▸ Required work
Pick out the lines below with "Avenue" and list them.

▸ Records shown
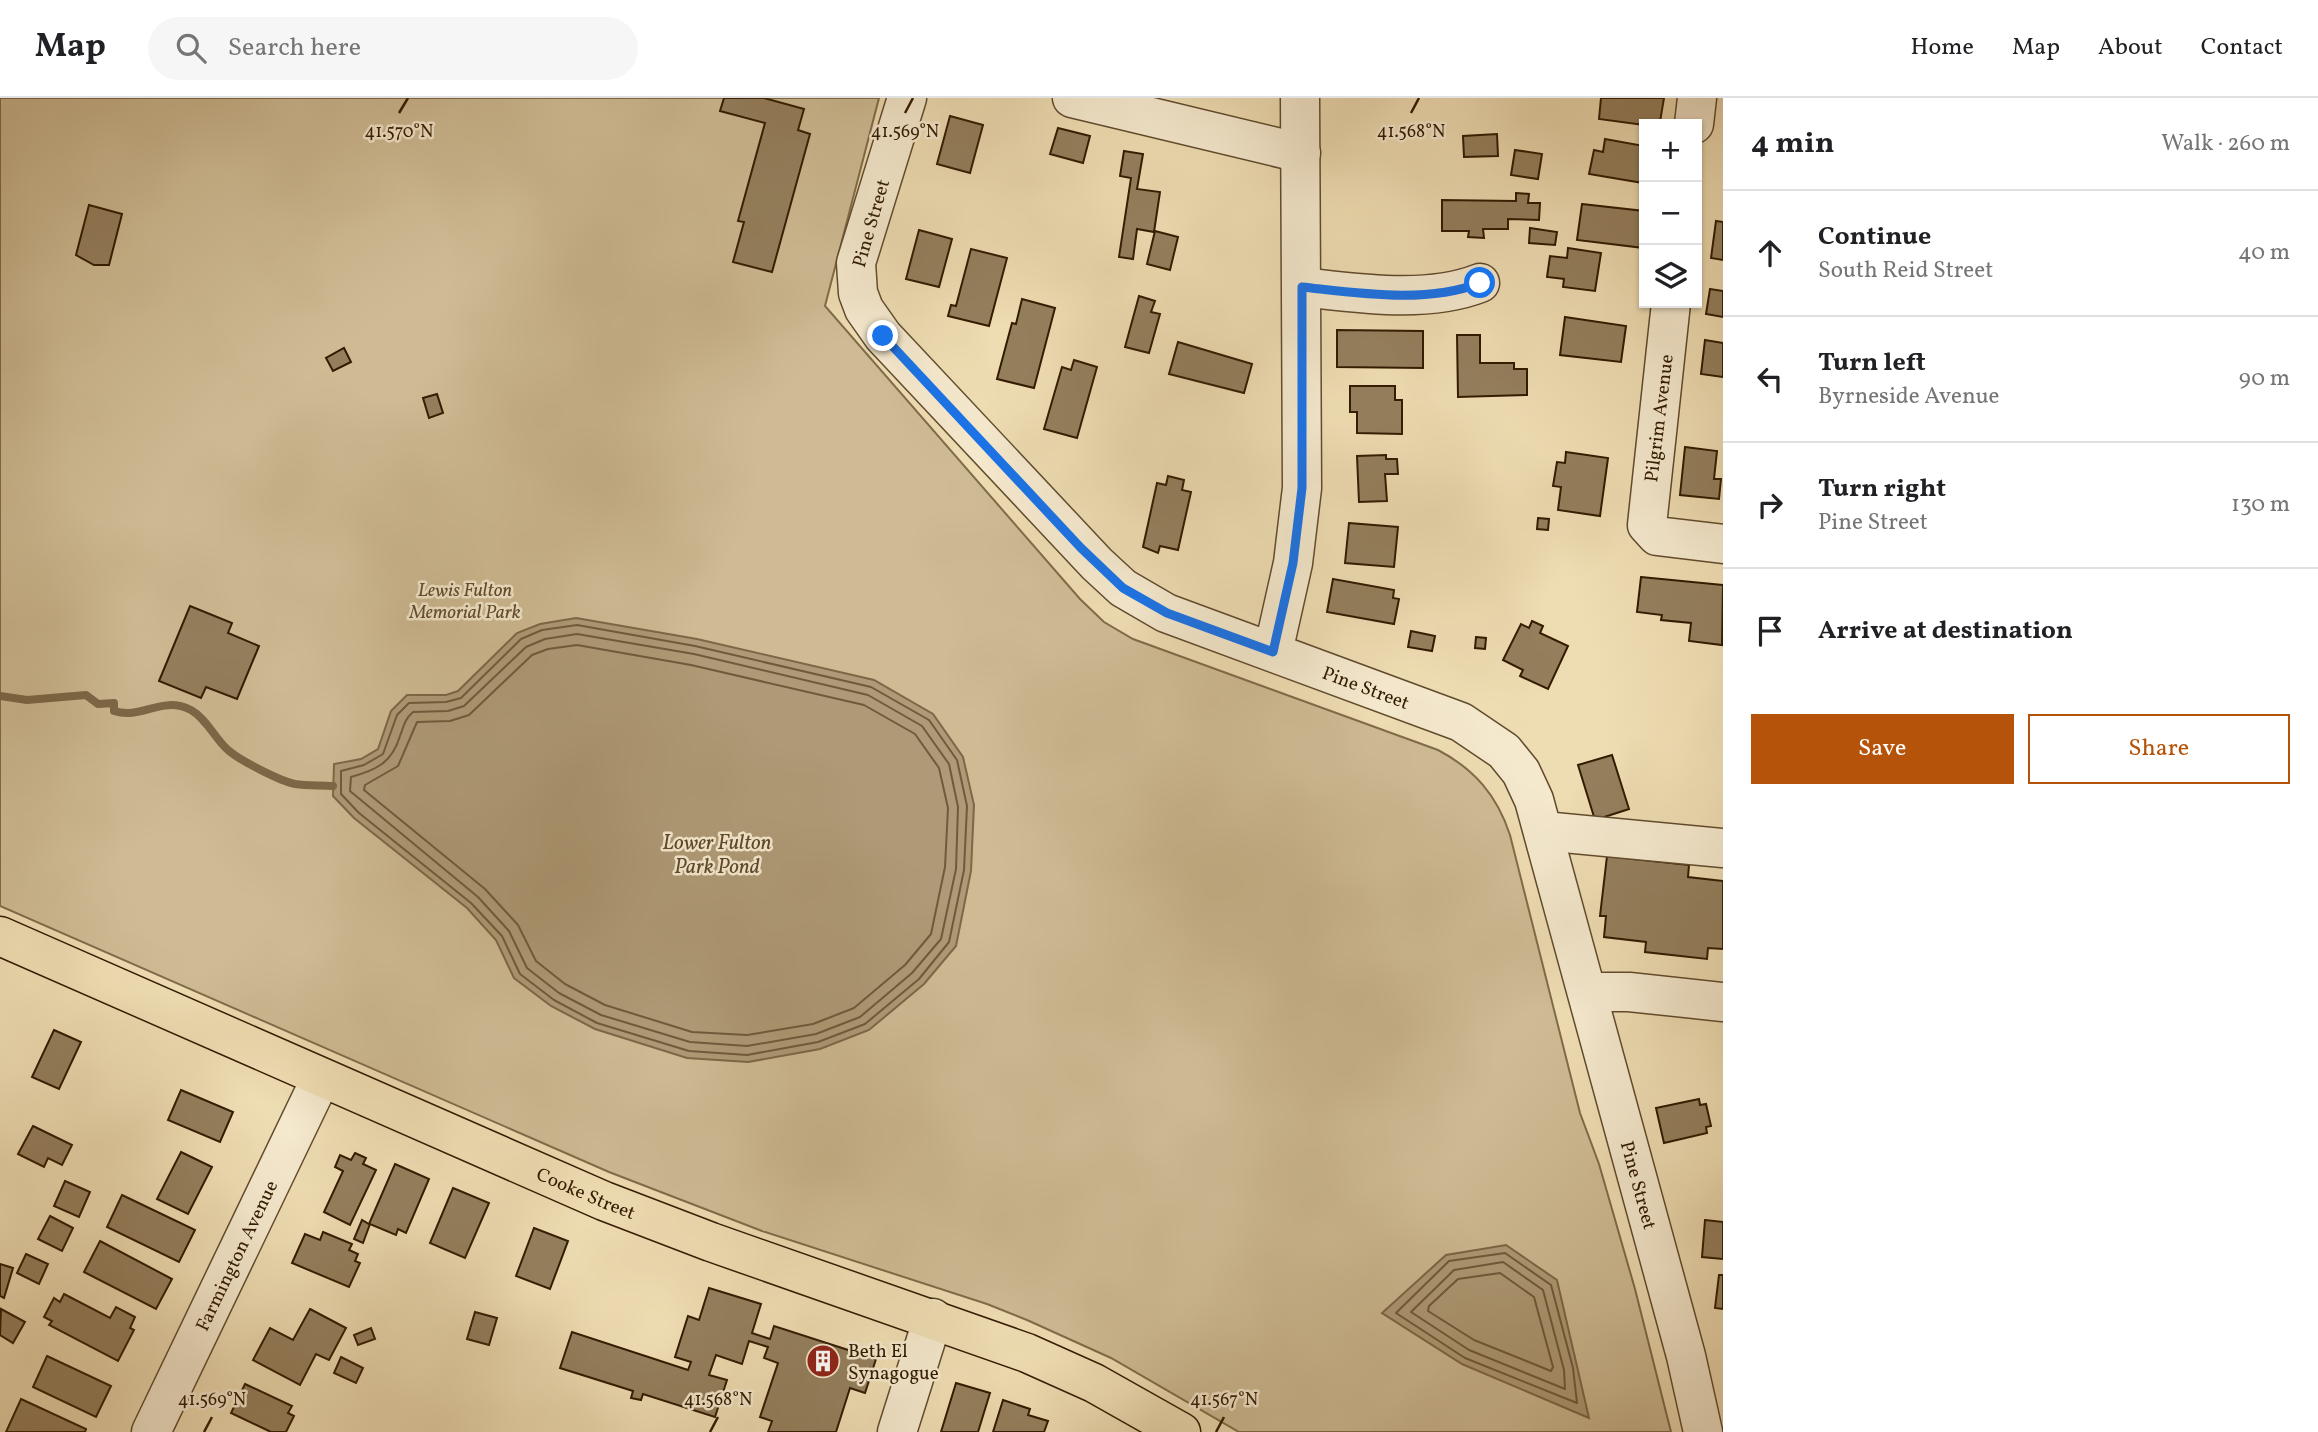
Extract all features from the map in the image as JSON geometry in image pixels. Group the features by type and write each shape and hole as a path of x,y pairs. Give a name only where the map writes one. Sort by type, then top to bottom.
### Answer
{"main road":[{"name":"Cooke Street","path":"0,936 654,1221 933,1318 1064,1368 1124,1398 1181,1432"}],"street":[{"name":"Pine Street","path":"907,98 858,253 856,287 870,318 1081,548 1123,588 1167,613 1441,713 1485,736 1504,751 1521,772 1534,800 1708,1414"},
{"path":"1072,98 1301,153"},
{"path":"1273,652 1293,563 1302,488 1300,98"},
{"path":"1695,119 1697,98"},
{"path":"1302,287 1375,293 1439,293 1480,283"},
{"name":"Pilgrim Avenue","path":"1670,308 1647,510 1650,532 1667,538 1723,544"},
{"path":"1543,831 1723,848"},
{"path":"1587,992 1629,992 1723,1002"},
{"name":"Farmington Avenue","path":"151,1432 321,1078"},
{"path":"897,1432 933,1318"}],"green space":[{"name":"Lewis Fulton Memorial Park","path":"0,98 879,98 825,306 1080,599 1104,622 1133,639 1438,750 1463,766 1491,796 1510,835 1580,1113 1599,1164 1635,1289 1671,1432 1239,1432 1111,1358 1027,1320 987,1304 762,1231 609,1172 0,906"}],"water":[{"name":"Lower Fulton Park Pond","path":"576,618 697,639 874,680 933,714 963,757 974,805 971,871 956,946 924,984 869,1030 820,1049 748,1062 687,1058 595,1029 551,1006 514,978 496,940 467,908 354,818 333,796 334,764 361,759 378,749 391,711 407,695 446,695 458,691 517,633 540,624"},
{"path":"1506,1245 1557,1280 1589,1418 1462,1364 1382,1313 1446,1255"}],"building":[{"path":"724,98 764,98 804,109 798,130 810,134 772,272 733,262 744,222 738,221 765,123 720,111"},
{"path":"1601,98 1664,98 1660,119 1639,119 1639,124 1599,119"},
{"path":"950,116 983,125 970,173 937,164"},
{"path":"1058,128 1090,136 1083,163 1050,154"},
{"path":"1497,134 1498,156 1464,157 1463,136"},
{"path":"1605,139 1639,145 1639,182 1589,174 1594,150 1603,152"},
{"path":"1515,150 1542,154 1538,179 1511,175"},
{"path":"1124,151 1143,154 1137,189 1160,192 1154,232 1137,229 1133,259 1119,257 1131,178 1120,176"},
{"path":"1516,193 1529,194 1528,203 1540,203 1539,220 1508,219 1508,229 1483,229 1484,238 1468,237 1469,231 1442,231 1442,200 1516,201"},
{"path":"1582,204 1639,210 1639,247 1577,240"},
{"path":"89,205 122,214 109,265 94,265 76,255"},
{"path":"1716,221 1723,222 1723,260 1711,258"},
{"path":"1530,228 1557,232 1555,245 1529,243"},
{"path":"919,230 952,239 939,287 906,279"},
{"path":"1155,231 1178,237 1170,270 1147,264"},
{"path":"1568,248 1601,253 1595,291 1563,287 1564,279 1547,277 1550,256 1567,258"},
{"path":"971,249 1007,258 989,326 948,316 951,305 956,306"},
{"path":"1710,289 1723,291 1723,317 1706,314"},
{"path":"1139,296 1155,301 1151,312 1160,314 1149,353 1125,347"},
{"path":"1022,299 1055,308 1034,388 997,379 1012,323 1016,324"},
{"path":"1565,317 1626,326 1621,362 1560,355"},
{"path":"1337,330 1423,331 1423,368 1337,367"},
{"path":"1457,335 1480,335 1480,363 1514,363 1514,369 1527,369 1527,395 1458,397"},
{"path":"1705,340 1723,343 1723,377 1701,374"},
{"path":"1178,342 1252,364 1244,393 1169,374"},
{"path":"344,348 351,362 333,371 326,358"},
{"path":"1074,360 1097,367 1077,438 1044,429 1062,367 1071,370"},
{"path":"1350,386 1395,386 1395,400 1402,400 1402,434 1357,433 1357,412 1350,412"},
{"path":"437,394 443,413 429,418 423,398"},
{"path":"1685,447 1717,451 1714,479 1721,479 1719,499 1680,495"},
{"path":"1566,452 1608,458 1600,516 1558,510 1561,487 1553,486 1557,462 1565,463"},
{"path":"1386,455 1386,459 1397,459 1398,474 1385,474 1387,501 1359,502 1357,456"},
{"path":"1168,476 1184,480 1182,490 1191,492 1178,550 1160,546 1158,553 1143,547 1157,483 1166,485"},
{"path":"1538,518 1549,519 1548,530 1537,529"},
{"path":"1349,523 1398,527 1394,567 1345,563"},
{"path":"1641,577 1723,585 1722,645 1689,641 1691,623 1661,620 1662,615 1637,612"},
{"path":"1333,579 1394,590 1393,598 1399,599 1394,624 1327,612"},
{"path":"190,606 232,623 228,633 259,646 237,699 206,687 201,698 159,681"},
{"path":"1532,621 1543,626 1540,633 1568,646 1548,689 1520,676 1523,670 1503,660 1521,624 1529,628"},
{"path":"1411,631 1435,636 1432,651 1408,647"},
{"path":"1476,637 1486,638 1485,649 1475,648"},
{"path":"1612,755 1629,809 1595,820 1578,765"},
{"path":"1607,856 1689,865 1688,877 1723,881 1723,949 1708,948 1707,959 1645,952 1646,942 1604,937 1606,916 1600,916"},
{"path":"54,1030 81,1042 59,1089 32,1077"},
{"path":"181,1090 233,1112 220,1142 168,1120"},
{"path":"1699,1099 1700,1105 1706,1104 1711,1126 1706,1127 1707,1133 1664,1143 1656,1108"},
{"path":"33,1126 72,1145 62,1165 48,1158 44,1167 18,1154"},
{"path":"181,1152 212,1167 188,1214 157,1199"},
{"path":"355,1153 366,1158 363,1164 376,1170 350,1225 324,1212 343,1171 335,1167 340,1155 351,1160"},
{"path":"395,1164 429,1179 406,1233 398,1229 396,1235 370,1224 363,1243 354,1239 362,1220 369,1224"},
{"path":"65,1181 90,1192 79,1217 54,1206"},
{"path":"453,1188 489,1203 465,1258 430,1243"},
{"path":"122,1195 195,1230 179,1262 107,1227"},
{"path":"50,1216 73,1228 62,1251 38,1239"},
{"path":"1705,1220 1723,1222 1723,1259 1702,1257"},
{"path":"534,1228 568,1241 550,1289 516,1276"},
{"path":"323,1232 352,1244 349,1250 358,1254 355,1261 360,1263 349,1287 292,1263 305,1234 320,1240"},
{"path":"100,1241 172,1279 156,1309 84,1272"},
{"path":"26,1254 48,1264 39,1284 17,1273"},
{"path":"0,1264 13,1268 4,1298 0,1296"},
{"path":"1719,1275 1723,1275 1723,1309 1715,1308"},
{"name":"Beth El Synagogue","path":"709,1288 761,1304 752,1333 770,1339 774,1326 876,1359 865,1393 850,1388 836,1432 768,1432 772,1421 760,1417 778,1363 764,1358 768,1347 749,1341 742,1364 716,1355 709,1375 727,1380 715,1417 643,1394 641,1400 631,1398 633,1391 560,1368 572,1332 688,1370 691,1362 675,1357 688,1316 699,1320"},
{"path":"64,1294 110,1318 116,1307 135,1317 130,1328 134,1330 118,1361 49,1325 52,1321 44,1317 54,1298 60,1302"},
{"path":"1,1309 25,1322 13,1343 0,1335"},
{"path":"310,1309 346,1328 329,1360 316,1354 300,1385 253,1360 270,1328 293,1340"},
{"path":"475,1312 497,1318 489,1345 467,1339"},
{"path":"371,1328 375,1339 358,1345 354,1335"},
{"path":"47,1356 111,1386 96,1417 33,1387"},
{"path":"341,1357 363,1368 356,1383 334,1373"},
{"path":"956,1383 990,1393 978,1432 941,1432"},
{"path":"245,1384 292,1406 288,1413 294,1416 286,1432 271,1432 231,1413"},
{"path":"21,1399 86,1429 85,1432 6,1432"},
{"path":"1003,1400 1030,1409 1028,1415 1048,1421 1044,1432 993,1432"}],"waterway":[{"path":"0,696 27,700 86,695 98,704 114,703 114,711 124,713 161,706 180,706 197,714 228,750 260,770 295,784 333,786"}],"place":[{"name":"Beth El Synagogue","path":"823,1361"}],"route":[{"path":"883,336 1081,548 1123,588 1167,613 1273,652 1293,563 1302,488 1302,287 1375,293 1439,293 1454,292 1480,283"}]}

▸ Written solution
{"name":"Pilgrim Avenue","path":"1670,308 1647,510 1650,532 1667,538 1723,544"},
{"name":"Farmington Avenue","path":"151,1432 321,1078"},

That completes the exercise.